───── Text to read ─────

Lizzie Marvelly is the musician who has finally found her voice. She talks to Kim Knight about being young, female and opinionated.

Lizzie Marvelly has a painting of two giant zebras hanging above her bed. At Christmas, her dad gave her a bottle of single malt scotch. In December, it was a year since her friend killed himself. She bakes pies.

"Yes." Marvelly nods, reading this random list of facts about her life.


"Oh. Yes. My friend ..." (There is a catch in her smile. Breathe. Recover.)


"Yes, yes, I do bake pies."

Marvelly doesn't think it's weird that someone she has never met could know these things about her from a 20-minute trawl of her Instagram account. She doesn't think it's weird that men and women her age routinely take - and share - photographs of themselves with no clothes on.

"We take photos of our food! Why would we not take photographs of everything else? My generation has had so much visual stimuli. We've spent our whole lives taking photographs of everything."

─────

Required task 1:
Edit the Lizzie Marvelly feature by giving the part between "Lizzie Marvelly is" and "smile. Breathe. Recover.)", inclusive, with "single malt scotch" replaced by "red wine".
Required task 2:
According to the Lizzie Marvelly feature, what hangs above Marvelly's bed?
Required task 3:
Continue the Lizzie Marvelly feature from where it stops.

───── Records provided ─────

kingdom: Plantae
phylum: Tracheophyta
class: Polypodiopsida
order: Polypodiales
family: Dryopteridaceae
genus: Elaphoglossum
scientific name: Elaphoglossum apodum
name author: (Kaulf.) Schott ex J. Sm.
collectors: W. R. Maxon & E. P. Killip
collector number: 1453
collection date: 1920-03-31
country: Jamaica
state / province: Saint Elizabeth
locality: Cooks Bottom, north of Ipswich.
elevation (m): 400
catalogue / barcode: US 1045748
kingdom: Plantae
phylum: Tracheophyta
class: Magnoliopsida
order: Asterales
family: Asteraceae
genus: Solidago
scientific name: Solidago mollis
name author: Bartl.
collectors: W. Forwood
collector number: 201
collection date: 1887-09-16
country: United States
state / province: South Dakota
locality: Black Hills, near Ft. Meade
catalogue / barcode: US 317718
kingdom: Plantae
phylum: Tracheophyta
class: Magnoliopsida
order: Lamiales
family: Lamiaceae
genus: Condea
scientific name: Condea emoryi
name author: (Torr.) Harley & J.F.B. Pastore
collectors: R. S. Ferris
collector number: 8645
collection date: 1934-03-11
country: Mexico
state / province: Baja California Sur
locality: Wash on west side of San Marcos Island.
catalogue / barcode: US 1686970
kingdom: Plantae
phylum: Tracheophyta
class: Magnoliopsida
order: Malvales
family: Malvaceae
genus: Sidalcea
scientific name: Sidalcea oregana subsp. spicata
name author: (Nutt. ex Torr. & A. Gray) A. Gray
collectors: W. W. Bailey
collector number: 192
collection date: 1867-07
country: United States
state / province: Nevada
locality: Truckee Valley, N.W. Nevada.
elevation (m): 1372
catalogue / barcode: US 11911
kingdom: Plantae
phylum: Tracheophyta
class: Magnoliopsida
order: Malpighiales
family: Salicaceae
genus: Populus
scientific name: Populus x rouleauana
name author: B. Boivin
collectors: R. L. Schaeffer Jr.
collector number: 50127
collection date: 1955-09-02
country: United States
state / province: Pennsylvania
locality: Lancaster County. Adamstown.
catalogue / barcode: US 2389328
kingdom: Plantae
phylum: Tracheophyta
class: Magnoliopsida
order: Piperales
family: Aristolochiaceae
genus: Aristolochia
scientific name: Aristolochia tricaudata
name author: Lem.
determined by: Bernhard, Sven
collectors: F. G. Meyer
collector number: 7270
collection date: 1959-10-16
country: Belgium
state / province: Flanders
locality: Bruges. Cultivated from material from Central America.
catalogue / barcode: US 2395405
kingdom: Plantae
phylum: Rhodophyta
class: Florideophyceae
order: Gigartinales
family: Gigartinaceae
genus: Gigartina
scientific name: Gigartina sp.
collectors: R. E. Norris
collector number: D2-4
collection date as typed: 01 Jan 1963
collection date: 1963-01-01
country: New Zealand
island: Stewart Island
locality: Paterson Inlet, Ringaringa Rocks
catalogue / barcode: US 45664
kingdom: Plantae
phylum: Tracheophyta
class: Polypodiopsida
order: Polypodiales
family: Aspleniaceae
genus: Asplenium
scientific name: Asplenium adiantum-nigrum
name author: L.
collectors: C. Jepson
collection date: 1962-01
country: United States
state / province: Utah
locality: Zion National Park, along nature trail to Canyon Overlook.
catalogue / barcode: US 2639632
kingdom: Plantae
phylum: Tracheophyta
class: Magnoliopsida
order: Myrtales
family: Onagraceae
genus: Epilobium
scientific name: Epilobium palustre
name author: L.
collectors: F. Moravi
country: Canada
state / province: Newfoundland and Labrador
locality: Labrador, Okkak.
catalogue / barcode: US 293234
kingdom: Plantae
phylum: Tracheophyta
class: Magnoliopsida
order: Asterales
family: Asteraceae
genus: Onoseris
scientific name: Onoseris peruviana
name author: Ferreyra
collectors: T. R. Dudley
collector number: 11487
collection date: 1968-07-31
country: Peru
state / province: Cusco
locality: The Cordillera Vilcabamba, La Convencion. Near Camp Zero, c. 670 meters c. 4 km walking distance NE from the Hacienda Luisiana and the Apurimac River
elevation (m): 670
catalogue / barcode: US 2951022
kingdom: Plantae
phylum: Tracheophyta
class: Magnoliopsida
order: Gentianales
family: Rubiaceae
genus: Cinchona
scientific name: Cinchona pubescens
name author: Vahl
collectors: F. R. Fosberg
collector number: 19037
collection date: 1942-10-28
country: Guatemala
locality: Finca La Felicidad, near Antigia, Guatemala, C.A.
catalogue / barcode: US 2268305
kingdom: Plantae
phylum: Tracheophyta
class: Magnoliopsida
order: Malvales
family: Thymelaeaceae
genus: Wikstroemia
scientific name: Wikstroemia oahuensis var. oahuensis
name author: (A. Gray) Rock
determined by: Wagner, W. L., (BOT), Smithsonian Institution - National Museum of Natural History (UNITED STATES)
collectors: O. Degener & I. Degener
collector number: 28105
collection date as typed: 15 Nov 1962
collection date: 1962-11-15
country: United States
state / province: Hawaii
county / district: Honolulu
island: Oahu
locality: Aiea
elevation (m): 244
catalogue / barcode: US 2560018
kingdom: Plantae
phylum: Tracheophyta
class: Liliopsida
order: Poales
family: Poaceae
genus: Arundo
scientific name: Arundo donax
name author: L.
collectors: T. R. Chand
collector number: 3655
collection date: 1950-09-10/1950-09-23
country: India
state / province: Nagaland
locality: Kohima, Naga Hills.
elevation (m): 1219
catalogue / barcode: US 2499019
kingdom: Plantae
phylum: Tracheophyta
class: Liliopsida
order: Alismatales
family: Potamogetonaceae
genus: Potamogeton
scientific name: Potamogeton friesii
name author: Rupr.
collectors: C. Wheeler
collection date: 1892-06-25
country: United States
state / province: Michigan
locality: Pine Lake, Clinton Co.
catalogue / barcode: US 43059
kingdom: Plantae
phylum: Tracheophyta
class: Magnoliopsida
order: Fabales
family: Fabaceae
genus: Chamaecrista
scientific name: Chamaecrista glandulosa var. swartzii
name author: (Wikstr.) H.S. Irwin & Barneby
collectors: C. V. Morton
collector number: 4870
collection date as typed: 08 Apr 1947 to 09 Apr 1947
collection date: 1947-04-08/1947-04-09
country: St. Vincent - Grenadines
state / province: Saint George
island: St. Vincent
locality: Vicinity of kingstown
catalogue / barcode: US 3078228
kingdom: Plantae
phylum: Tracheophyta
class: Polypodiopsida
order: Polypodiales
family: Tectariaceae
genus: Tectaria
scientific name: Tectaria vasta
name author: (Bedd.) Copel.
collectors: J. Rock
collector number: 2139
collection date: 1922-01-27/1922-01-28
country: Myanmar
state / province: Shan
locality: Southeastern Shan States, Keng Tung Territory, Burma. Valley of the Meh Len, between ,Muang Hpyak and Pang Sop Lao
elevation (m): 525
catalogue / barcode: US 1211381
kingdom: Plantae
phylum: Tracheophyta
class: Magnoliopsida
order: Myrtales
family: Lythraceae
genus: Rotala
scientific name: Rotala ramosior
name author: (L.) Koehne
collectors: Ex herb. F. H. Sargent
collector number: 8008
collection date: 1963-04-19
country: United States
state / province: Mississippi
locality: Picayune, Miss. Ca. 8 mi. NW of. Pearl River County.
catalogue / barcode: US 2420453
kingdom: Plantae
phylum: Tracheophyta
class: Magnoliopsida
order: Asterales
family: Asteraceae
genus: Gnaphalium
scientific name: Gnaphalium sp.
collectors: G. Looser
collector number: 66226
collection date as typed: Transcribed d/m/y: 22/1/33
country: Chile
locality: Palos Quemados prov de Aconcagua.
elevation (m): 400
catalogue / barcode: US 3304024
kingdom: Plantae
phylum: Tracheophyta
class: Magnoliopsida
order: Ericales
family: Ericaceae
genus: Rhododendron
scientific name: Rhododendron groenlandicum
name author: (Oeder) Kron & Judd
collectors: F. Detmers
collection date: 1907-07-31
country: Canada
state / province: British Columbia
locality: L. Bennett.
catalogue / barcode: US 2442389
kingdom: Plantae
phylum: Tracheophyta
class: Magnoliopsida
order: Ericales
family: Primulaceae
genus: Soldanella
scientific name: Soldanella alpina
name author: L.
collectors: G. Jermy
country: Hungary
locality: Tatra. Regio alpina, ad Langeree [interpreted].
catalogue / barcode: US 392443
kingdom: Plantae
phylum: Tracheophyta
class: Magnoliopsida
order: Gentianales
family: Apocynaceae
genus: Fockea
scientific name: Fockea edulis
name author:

─────

Task result 1:
Lizzie Marvelly is the musician who has finally found her voice. She talks to Kim Knight about being young, female and opinionated.

Lizzie Marvelly has a painting of two giant zebras hanging above her bed. At Christmas, her dad gave her a bottle of red wine. In December, it was a year since her friend killed himself. She bakes pies.

"Yes." Marvelly nods, reading this random list of facts about her life.


"Oh. Yes. My friend ..." (There is a catch in her smile. Breathe. Recover.)

Task result 2:
A painting of two giant zebras.

Task result 3:
Marvelly has never done a nude selfie. The 26-year-old instigator of the "My Body My Terms" campaign that featured stripped-down celebrities speaking out against sexual violence and revenge porn was always, she says, "too scared".

"I had a publicist when I was 16," she says drily. "I had a very different experience of teenagehood from most people. The stakes were higher for me, and that's probably what stopped me doing that."

Marvelly is best known as a musician. At 18, her first album was a self-titled pop-classical release that made her a household name in households that liked that sort of thing (and cemented a goody-two-shoes reputation in households that didn't). Her most recent single, last August, was a co-write with hip-hop DJ and producer P-Money and it featured in the Stan Walker film, Born To Dance.

She is still a musician, then. But according to her publicity material, she is also a writer, a public speaker, a charity ambassador and - this is new - an activist. The thing that currently keeps Marvelly busiest is, the website she launched a year ago last week, which tags itself "no filter, no bullshit media for young women".

She still sings the national anthem at rugby games (catch her in Auckland, Hamilton, Wellington and Dunedin this month) but she also writes songs about domestic violence and New Zealand Herald columns about sexual harassment in the music industry.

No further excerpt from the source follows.